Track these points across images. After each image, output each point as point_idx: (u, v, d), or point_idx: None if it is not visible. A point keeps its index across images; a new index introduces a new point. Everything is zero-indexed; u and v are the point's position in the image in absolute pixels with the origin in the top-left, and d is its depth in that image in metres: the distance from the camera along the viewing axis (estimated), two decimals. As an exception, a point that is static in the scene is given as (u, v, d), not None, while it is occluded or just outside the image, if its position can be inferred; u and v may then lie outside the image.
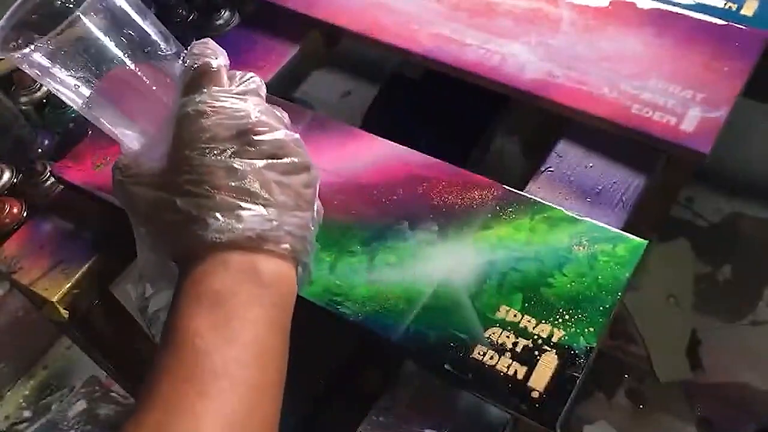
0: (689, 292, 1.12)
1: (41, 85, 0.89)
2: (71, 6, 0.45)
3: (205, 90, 0.42)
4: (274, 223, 0.40)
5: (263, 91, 0.45)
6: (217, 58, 0.44)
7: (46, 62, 0.44)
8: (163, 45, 0.46)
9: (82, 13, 0.42)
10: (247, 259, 0.40)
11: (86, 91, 0.45)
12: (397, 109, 0.98)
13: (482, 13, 0.74)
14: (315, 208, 0.44)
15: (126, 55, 0.44)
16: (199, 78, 0.43)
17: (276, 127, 0.43)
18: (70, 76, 0.44)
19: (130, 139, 0.46)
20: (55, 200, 0.71)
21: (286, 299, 0.42)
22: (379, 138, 0.66)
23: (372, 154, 0.65)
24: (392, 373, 0.57)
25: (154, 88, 0.45)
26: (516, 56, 0.70)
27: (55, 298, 0.64)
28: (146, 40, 0.45)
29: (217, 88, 0.42)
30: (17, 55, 0.43)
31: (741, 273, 1.13)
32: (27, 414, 1.26)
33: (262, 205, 0.40)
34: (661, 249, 1.16)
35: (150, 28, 0.46)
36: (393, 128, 0.70)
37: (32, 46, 0.42)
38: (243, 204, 0.40)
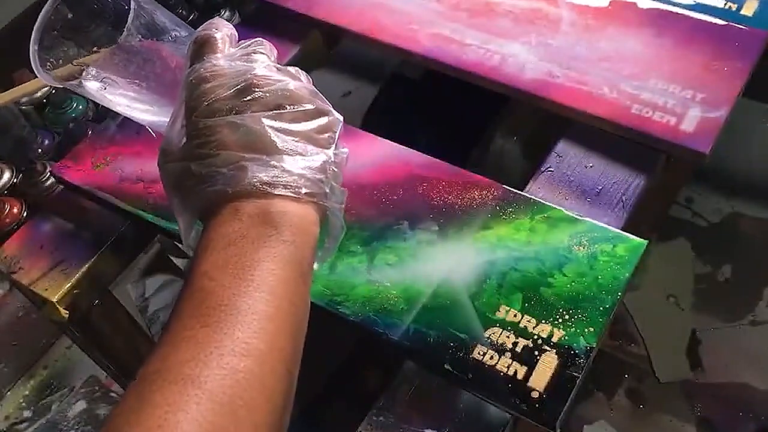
0: (689, 292, 1.12)
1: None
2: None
3: (205, 57, 0.44)
4: (281, 169, 0.41)
5: (271, 53, 0.46)
6: (219, 30, 0.45)
7: (96, 85, 0.47)
8: (184, 33, 0.48)
9: (125, 38, 0.45)
10: (257, 205, 0.41)
11: (132, 93, 0.48)
12: (397, 109, 0.98)
13: (482, 13, 0.74)
14: (334, 151, 0.45)
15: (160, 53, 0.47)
16: (201, 48, 0.44)
17: (281, 79, 0.44)
18: (119, 91, 0.47)
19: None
20: (55, 200, 0.71)
21: (303, 238, 0.42)
22: (379, 138, 0.66)
23: (372, 154, 0.65)
24: (392, 373, 0.56)
25: (177, 74, 0.47)
26: (516, 56, 0.70)
27: (55, 298, 0.64)
28: (171, 32, 0.48)
29: (218, 55, 0.44)
30: (71, 83, 0.46)
31: (741, 273, 1.13)
32: (27, 414, 1.26)
33: (266, 154, 0.41)
34: (661, 249, 1.16)
35: (169, 18, 0.48)
36: (393, 128, 0.70)
37: (83, 75, 0.46)
38: (246, 155, 0.41)
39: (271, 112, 0.42)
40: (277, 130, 0.42)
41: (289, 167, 0.42)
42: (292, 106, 0.43)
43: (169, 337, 0.37)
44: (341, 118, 0.46)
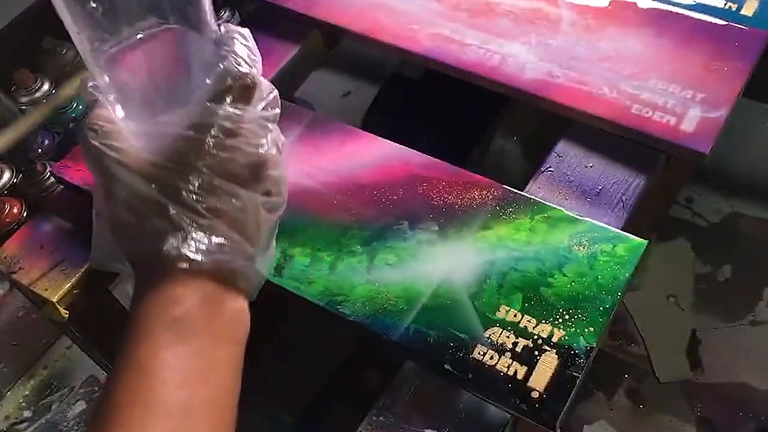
0: (689, 292, 1.12)
1: (41, 85, 0.89)
2: None
3: (238, 108, 0.40)
4: (252, 261, 0.40)
5: (278, 110, 0.44)
6: (255, 66, 0.42)
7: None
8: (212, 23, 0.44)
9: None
10: (219, 291, 0.39)
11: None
12: (397, 109, 0.98)
13: (482, 13, 0.74)
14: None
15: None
16: (235, 89, 0.41)
17: (280, 161, 0.43)
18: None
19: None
20: (55, 200, 0.71)
21: (244, 337, 0.42)
22: (379, 138, 0.66)
23: (372, 154, 0.65)
24: (392, 373, 0.56)
25: (177, 57, 0.43)
26: (516, 56, 0.70)
27: (55, 298, 0.64)
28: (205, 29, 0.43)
29: (248, 108, 0.41)
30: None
31: (741, 273, 1.13)
32: (27, 414, 1.26)
33: (249, 242, 0.40)
34: (661, 249, 1.16)
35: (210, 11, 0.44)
36: (393, 128, 0.70)
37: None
38: (235, 236, 0.39)
39: (264, 199, 0.42)
40: (263, 220, 0.42)
41: (258, 262, 0.41)
42: (276, 196, 0.43)
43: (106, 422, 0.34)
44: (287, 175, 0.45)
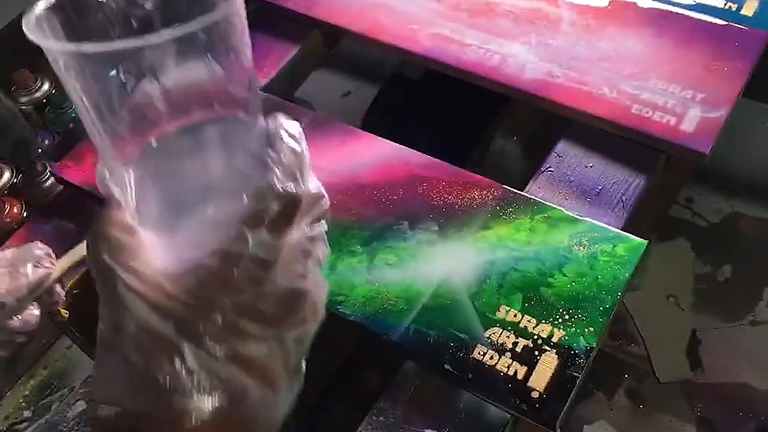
0: (689, 292, 1.12)
1: (41, 85, 0.89)
2: None
3: (277, 234, 0.33)
4: (275, 408, 0.34)
5: (326, 225, 0.38)
6: (303, 173, 0.34)
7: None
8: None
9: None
10: None
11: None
12: (397, 109, 0.98)
13: (482, 13, 0.74)
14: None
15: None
16: (276, 209, 0.33)
17: (321, 285, 0.37)
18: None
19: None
20: (55, 200, 0.71)
21: None
22: (379, 138, 0.66)
23: (372, 154, 0.65)
24: (392, 373, 0.56)
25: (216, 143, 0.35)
26: (516, 56, 0.70)
27: (55, 298, 0.64)
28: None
29: (290, 232, 0.34)
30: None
31: (741, 273, 1.13)
32: (27, 414, 1.26)
33: (273, 389, 0.34)
34: (661, 249, 1.15)
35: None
36: (393, 128, 0.70)
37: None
38: (258, 388, 0.33)
39: (297, 334, 0.35)
40: (293, 357, 0.35)
41: (278, 404, 0.35)
42: (309, 326, 0.37)
43: None
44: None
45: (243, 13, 0.33)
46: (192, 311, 0.32)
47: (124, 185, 0.35)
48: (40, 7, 0.33)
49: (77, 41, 0.31)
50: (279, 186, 0.33)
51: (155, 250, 0.34)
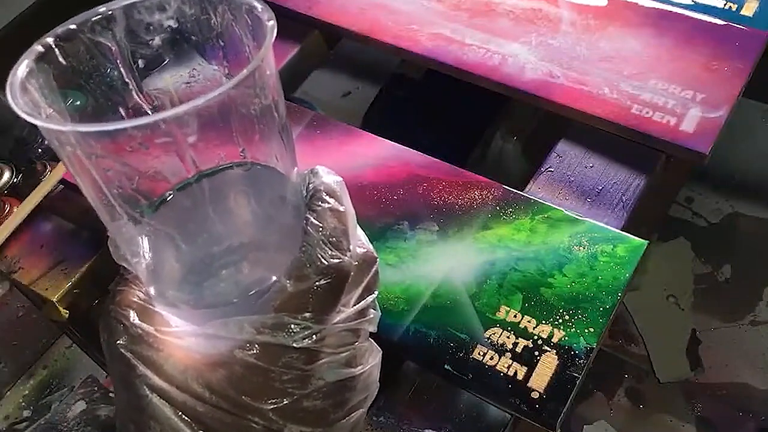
0: (689, 292, 1.12)
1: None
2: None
3: (322, 318, 0.28)
4: None
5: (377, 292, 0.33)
6: (350, 240, 0.29)
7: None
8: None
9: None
10: None
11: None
12: (397, 109, 0.98)
13: (482, 13, 0.74)
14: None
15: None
16: (320, 288, 0.28)
17: (373, 366, 0.32)
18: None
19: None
20: (55, 200, 0.71)
21: None
22: (380, 138, 0.66)
23: (372, 154, 0.65)
24: (392, 373, 0.56)
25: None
26: (516, 56, 0.70)
27: (55, 298, 0.64)
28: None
29: (337, 314, 0.29)
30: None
31: (741, 273, 1.13)
32: (27, 414, 1.26)
33: None
34: (661, 249, 1.15)
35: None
36: (393, 128, 0.70)
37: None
38: None
39: (351, 422, 0.31)
40: None
41: None
42: (360, 408, 0.32)
43: None
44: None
45: (272, 60, 0.28)
46: (225, 416, 0.27)
47: (137, 249, 0.30)
48: (22, 69, 0.28)
49: (76, 89, 0.27)
50: (322, 259, 0.28)
51: (178, 334, 0.28)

# # # # #

EXERCISE DETAILS: Could you please write out the entries exactly as they are, with every picture left out?

ANSWER TO THE PROBLEM:
Track these points across images. After each image, output each point as point_idx: (u, v, d), or point_idx: None if it is not visible. A point keeps its index across images; a new index introduces a new point. Everything is zero-indexed; u and v are the point's position in the image in absolute pixels with the origin in the top-left, and d is its depth in that image in metres: the distance from the camera along the viewing axis (estimated), two decimals. As an exception, a point that is static in the scene is given as (u, v, d), not None, while it is occluded or just outside the image, if its position can be inferred; u and v may then lie outside the image.
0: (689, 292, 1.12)
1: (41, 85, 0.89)
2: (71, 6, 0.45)
3: (205, 90, 0.42)
4: (274, 223, 0.40)
5: (263, 91, 0.45)
6: (217, 58, 0.44)
7: (46, 62, 0.44)
8: (163, 45, 0.46)
9: (82, 13, 0.42)
10: (247, 259, 0.40)
11: (86, 91, 0.45)
12: (397, 109, 0.98)
13: (482, 13, 0.74)
14: (315, 208, 0.44)
15: (126, 55, 0.44)
16: (199, 78, 0.43)
17: (276, 127, 0.43)
18: (70, 76, 0.44)
19: (130, 139, 0.46)
20: (55, 200, 0.71)
21: (286, 299, 0.42)
22: (379, 138, 0.66)
23: (372, 154, 0.65)
24: (392, 373, 0.57)
25: (154, 88, 0.45)
26: (516, 56, 0.70)
27: (55, 298, 0.64)
28: (146, 40, 0.45)
29: (217, 88, 0.42)
30: (17, 55, 0.43)
31: (741, 273, 1.13)
32: (27, 414, 1.26)
33: (262, 205, 0.40)
34: (661, 249, 1.16)
35: (150, 28, 0.46)
36: (393, 128, 0.70)
37: (32, 46, 0.42)
38: (243, 204, 0.40)
0: (689, 292, 1.12)
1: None
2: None
3: (205, 57, 0.44)
4: (281, 169, 0.41)
5: (271, 53, 0.46)
6: (219, 30, 0.45)
7: (96, 85, 0.47)
8: (184, 33, 0.48)
9: (125, 38, 0.45)
10: (257, 205, 0.41)
11: (132, 93, 0.48)
12: (397, 109, 0.98)
13: (482, 13, 0.74)
14: (334, 151, 0.45)
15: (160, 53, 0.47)
16: (201, 48, 0.44)
17: (281, 79, 0.44)
18: (119, 91, 0.47)
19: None
20: (55, 200, 0.71)
21: (303, 238, 0.42)
22: (379, 138, 0.66)
23: (372, 154, 0.65)
24: (392, 373, 0.56)
25: (177, 74, 0.47)
26: (516, 56, 0.70)
27: (55, 298, 0.64)
28: (171, 32, 0.48)
29: (218, 55, 0.44)
30: (71, 83, 0.46)
31: (741, 273, 1.13)
32: (27, 414, 1.26)
33: (266, 154, 0.41)
34: (661, 249, 1.16)
35: (169, 18, 0.48)
36: (393, 128, 0.70)
37: (83, 75, 0.46)
38: (246, 155, 0.41)
39: (271, 112, 0.42)
40: (277, 130, 0.42)
41: (289, 167, 0.42)
42: (292, 106, 0.43)
43: (169, 337, 0.37)
44: (341, 118, 0.46)
0: (689, 292, 1.12)
1: (41, 85, 0.89)
2: None
3: (238, 108, 0.40)
4: (252, 261, 0.40)
5: (278, 110, 0.44)
6: (255, 66, 0.42)
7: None
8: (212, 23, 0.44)
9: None
10: (219, 291, 0.39)
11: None
12: (397, 109, 0.98)
13: (482, 13, 0.74)
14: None
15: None
16: (235, 89, 0.41)
17: (280, 161, 0.43)
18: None
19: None
20: (55, 200, 0.71)
21: (244, 337, 0.42)
22: (379, 138, 0.66)
23: (372, 154, 0.65)
24: (392, 373, 0.56)
25: (177, 57, 0.43)
26: (516, 56, 0.70)
27: (55, 298, 0.64)
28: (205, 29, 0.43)
29: (248, 108, 0.41)
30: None
31: (741, 273, 1.13)
32: (27, 414, 1.26)
33: (249, 242, 0.40)
34: (661, 249, 1.16)
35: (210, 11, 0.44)
36: (393, 128, 0.70)
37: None
38: (235, 236, 0.39)
39: (264, 199, 0.42)
40: (263, 220, 0.42)
41: (258, 262, 0.41)
42: (276, 196, 0.43)
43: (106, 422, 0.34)
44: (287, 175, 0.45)
0: (689, 292, 1.12)
1: (41, 85, 0.89)
2: None
3: (277, 234, 0.33)
4: (275, 408, 0.34)
5: (326, 225, 0.38)
6: (303, 173, 0.34)
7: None
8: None
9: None
10: None
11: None
12: (397, 109, 0.98)
13: (482, 13, 0.74)
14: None
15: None
16: (276, 209, 0.33)
17: (321, 285, 0.37)
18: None
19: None
20: (55, 200, 0.71)
21: None
22: (379, 138, 0.66)
23: (372, 154, 0.65)
24: (392, 373, 0.56)
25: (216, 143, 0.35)
26: (516, 56, 0.70)
27: (55, 298, 0.64)
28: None
29: (290, 232, 0.34)
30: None
31: (741, 273, 1.13)
32: (27, 414, 1.26)
33: (273, 389, 0.34)
34: (661, 249, 1.15)
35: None
36: (393, 128, 0.70)
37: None
38: (258, 388, 0.33)
39: (297, 334, 0.35)
40: (293, 357, 0.35)
41: (278, 404, 0.35)
42: (309, 326, 0.37)
43: None
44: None
45: (243, 13, 0.33)
46: (192, 311, 0.32)
47: (124, 185, 0.35)
48: (40, 7, 0.33)
49: (77, 41, 0.31)
50: (279, 186, 0.33)
51: (155, 250, 0.34)
0: (689, 292, 1.12)
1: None
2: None
3: (322, 318, 0.28)
4: None
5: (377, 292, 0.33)
6: (350, 240, 0.29)
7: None
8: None
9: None
10: None
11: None
12: (397, 109, 0.98)
13: (482, 13, 0.74)
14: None
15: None
16: (320, 288, 0.28)
17: (373, 366, 0.32)
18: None
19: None
20: (55, 200, 0.71)
21: None
22: (380, 138, 0.66)
23: (372, 154, 0.65)
24: (392, 373, 0.56)
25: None
26: (516, 56, 0.70)
27: (55, 298, 0.64)
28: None
29: (337, 314, 0.29)
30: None
31: (741, 273, 1.13)
32: (27, 414, 1.26)
33: None
34: (661, 249, 1.15)
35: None
36: (393, 128, 0.70)
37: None
38: None
39: (351, 422, 0.31)
40: None
41: None
42: (360, 408, 0.32)
43: None
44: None
45: (272, 60, 0.28)
46: (225, 416, 0.27)
47: (137, 249, 0.30)
48: (22, 69, 0.28)
49: (76, 89, 0.27)
50: (322, 259, 0.28)
51: (178, 334, 0.28)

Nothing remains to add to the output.